Yahoo Email Application Platform

Even though its stock has plummeted, Yahoo still has a lot going for it. For example, there’s the more than 200 million Ymail users (including me, although andrew at changingway dot org is the best address for email related to this blog). Many have remarked that Yahoo should do more with and for that userbase (again including me).

How about Ymail as an application platform? That would be obvious, and perhaps late, given what Facebook, Google, and others have been up to. But better late than never, and Om reports that Y seem to be taking the better course.

The program is expected to launch in beta relatively soon with half a dozen small applications running in a sidebar inside the Yahoo mail client (Evite is one of the services that is said to be building a nano-app for this new Yahoo Mail-as-a-platform). Users’ address books would act as a social graph, essentially turning Yahoo Mail into the basis of a whole new social networking experience.

The main problem I see is that the good ship Yahoo seems to be sinking, and so application developers may not want to move resources on to it, and users may not want to keep their stuff on it.
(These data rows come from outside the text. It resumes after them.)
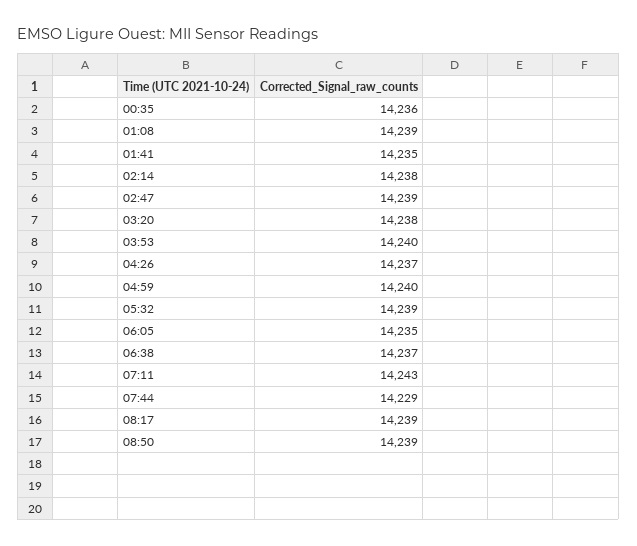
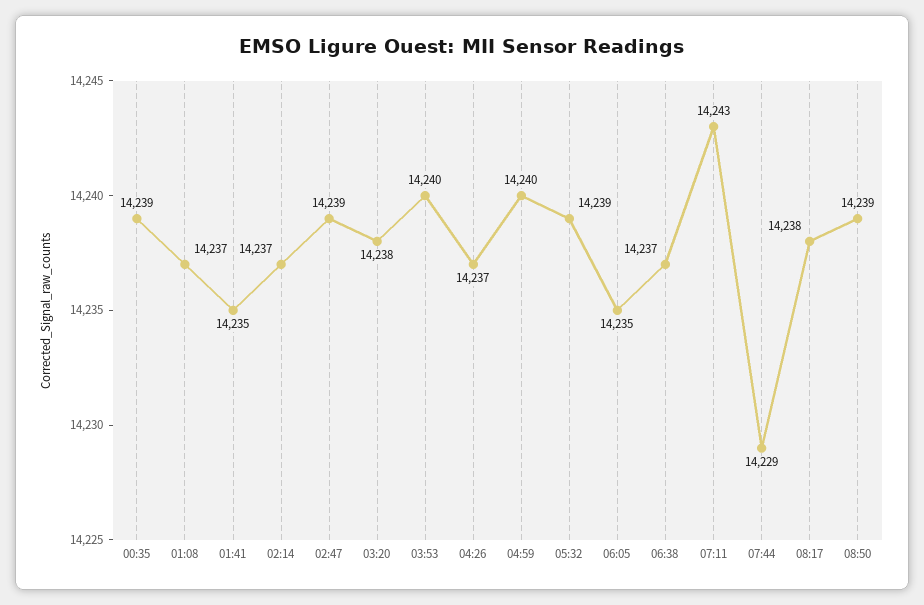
  {
-   "00:35": 14236,
+   "00:35": 14239,
-   "01:08": 14239,
+   "01:08": 14237,
    "01:41": 14235,
-   "02:14": 14238,
+   "02:14": 14237,
    "02:47": 14239,
    "03:20": 14238,
    "03:53": 14240,
    "04:26": 14237,
    "04:59": 14240,
    "05:32": 14239,
    "06:05": 14235,
    "06:38": 14237,
    "07:11": 14243,
    "07:44": 14229,
-   "08:17": 14239,
+   "08:17": 14238,
    "08:50": 14239
  }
Perhaps it needs a new captain…

Email is Social!

Stop the presses at the NY Times! Or at least read the rather good post by Saul Hansell at the NYT’s BITS blog.

Google and Yahoo have come up with new and very similar plans to respond to the challenge from MySpace and Facebook: They hope to turn their e-mail systems and personalized home page services (iGoogle and MyYahoo) into social networks.

Web-based e-mail systems already contain much of what Facebook calls the social graph — the connections between people.

Let’s talk about Yahoo first. Fred Wilson estimates that Yahoo Mail, with 250 million users, is the largest social graph on the planet. But Yahoo’s plans to use this graph make Michael Arrington sad.

Yahoo’s Brad Garlinghouse is talking about creating yet-another-social-network around Yahoo mail… He says the project is called “Inbox 2.0″ internally… It makes me sad because it is absurd for Yahoo to keep launching new social networking products, almost monthly, without what appears to be any sort of high level strategic vision…

I mean, I follow these products for a living, and I can’t keep their strategies straight. Or even figure out if there is a strategy. If Inbox 2.0 is part of Yahoo’s big vision for the future, then tell us more than the bits about the news feed and profile pages. Tell us how it can change the entire company, as OpenSocial appears poised to do with Google.

I have to agree with Michael that a more coherent message is coming from Google. Recognizing Gmail as a social graph fits very well into OpenSocial. For much the same reason, I disagree with Saul when he opens his post with the advice that we ignore OpenSocial.

Other remarks from “usual suspect” blogs include: it’s about time that Yahoo and Google unlocked the social potential of their email user bases; what’s really at issue here are two concepts that Hansell… didn’t name explicitly… RSS and Attention Data; it would make more sense to focus on start pages than on email.

Then there are many good contributions to the conversation in the comments to Saul’s post, and to the other posts referenced above… But this post has gone on long enough already.